Saya bangga banget, setelah dewasa ini, sering kumpul dan didatangi guru-guru, lantas dicandain atau dibully. Saya bahagia ketika guru-guru yang pernah mendidik & mengajar saya “ngerjain” atau mencandai dengan penuh keakraban yang mengundang tawa. Sebab kalau sudah seperti itu, saya menganggap mereka benar-benar akrab dan sudah menjadi sahabat dalam pergaulan, namun tetaplah Guru dan Murid yang tak akan boleh dikesampingkan.

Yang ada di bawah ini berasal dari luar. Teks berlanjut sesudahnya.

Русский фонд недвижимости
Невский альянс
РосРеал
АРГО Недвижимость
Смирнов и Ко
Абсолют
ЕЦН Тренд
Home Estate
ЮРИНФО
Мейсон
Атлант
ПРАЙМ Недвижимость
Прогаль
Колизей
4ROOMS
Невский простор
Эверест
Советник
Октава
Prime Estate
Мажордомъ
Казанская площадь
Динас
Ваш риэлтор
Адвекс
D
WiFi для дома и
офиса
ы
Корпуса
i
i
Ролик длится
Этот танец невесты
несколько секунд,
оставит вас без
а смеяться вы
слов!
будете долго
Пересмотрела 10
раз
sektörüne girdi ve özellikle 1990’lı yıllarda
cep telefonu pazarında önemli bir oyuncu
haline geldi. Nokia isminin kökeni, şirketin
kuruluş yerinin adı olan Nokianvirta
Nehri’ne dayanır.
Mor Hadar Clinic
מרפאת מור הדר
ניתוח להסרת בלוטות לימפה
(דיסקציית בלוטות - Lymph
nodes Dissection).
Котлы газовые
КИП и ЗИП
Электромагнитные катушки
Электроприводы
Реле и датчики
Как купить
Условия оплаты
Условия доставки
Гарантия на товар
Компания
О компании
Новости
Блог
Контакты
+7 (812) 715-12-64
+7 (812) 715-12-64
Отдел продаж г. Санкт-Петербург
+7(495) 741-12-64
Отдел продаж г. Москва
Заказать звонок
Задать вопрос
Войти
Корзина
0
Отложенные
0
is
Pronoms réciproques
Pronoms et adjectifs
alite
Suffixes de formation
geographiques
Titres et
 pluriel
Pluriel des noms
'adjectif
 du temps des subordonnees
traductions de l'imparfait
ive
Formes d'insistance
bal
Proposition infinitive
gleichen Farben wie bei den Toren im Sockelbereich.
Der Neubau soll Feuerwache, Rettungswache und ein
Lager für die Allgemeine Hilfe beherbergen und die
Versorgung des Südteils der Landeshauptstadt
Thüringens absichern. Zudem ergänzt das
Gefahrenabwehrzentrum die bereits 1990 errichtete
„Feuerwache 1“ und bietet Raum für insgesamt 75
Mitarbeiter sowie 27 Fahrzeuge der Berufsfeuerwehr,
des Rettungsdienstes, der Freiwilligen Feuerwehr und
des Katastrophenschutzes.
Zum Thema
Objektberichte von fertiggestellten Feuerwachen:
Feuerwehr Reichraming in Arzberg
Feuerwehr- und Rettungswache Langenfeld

Kepada Muftie Holish saya katakan bahwa mental kita sebagai manusia beretika & beradab mulia akan rusak jika sampai kita bangga dan menanggap diri hebat karena guru saja menghormati kita yang notabene pernah menjadi muridnya. Jangan pernah sepelekan persoalan seperti ini.“Suatu saat mungkin kamu akan mengalaminya, sebab saya yakin kamu sukses dan guru-gurumu bangga sama kamu. Tapi ingat, kamu harus tetap menjadi murid” Entah mengapa sore itu saya begitu sok banget memberikan nasehat etika kepada Muftie Holish yang notabene jauh lebih santun, tawadhu dan jelas beretika dibandingkan saya yang slenge’an ini.
Dari cerita ringan saya ini, sebetulnya pointnya sangat sederhana, yakni setinggi apapun jabatan dan sepopuler apapun nama seorang murid, jangan pernah seorang guru membungkukkan diri & menghormati muridnya, sebab itulah awal kerusakan mental sang murid.
Masihkah etika penting bagi manusia modern? Bagaimana etika pejabat negara bahkan Kepala Negara atau Wakilnya nanti? Ah, ketika konstitusi dikangkangi, demokrasi dicurangi, jangan bicara etika deh. Kalaulah tak pernah menjadi Guru, biasanya kalau diberi kesempatan memimpin dan berada didepan pasti menggurui, tapi…. pas ditanya jawabannya gak jelas dan plonga-plongo…! Itulah I N D O N E S I A……
Salam Etika!
(Kebun Tepi Sungai, 22/02/2024)
====
Ahmadi Sofyan, dikenal akrab dengan nama Atok Kulop. Pernah menjadi Guru di Pondok Modern Al-Barokah Kertosono Nganjuk. Selanjutnya ia terus menerus menjadi murid. Banyak menulis buku dan berbagai opininya dimuat diberbagai media cetak & online. Ia banyak menghabiskan waktunya di kebun tepi sungai.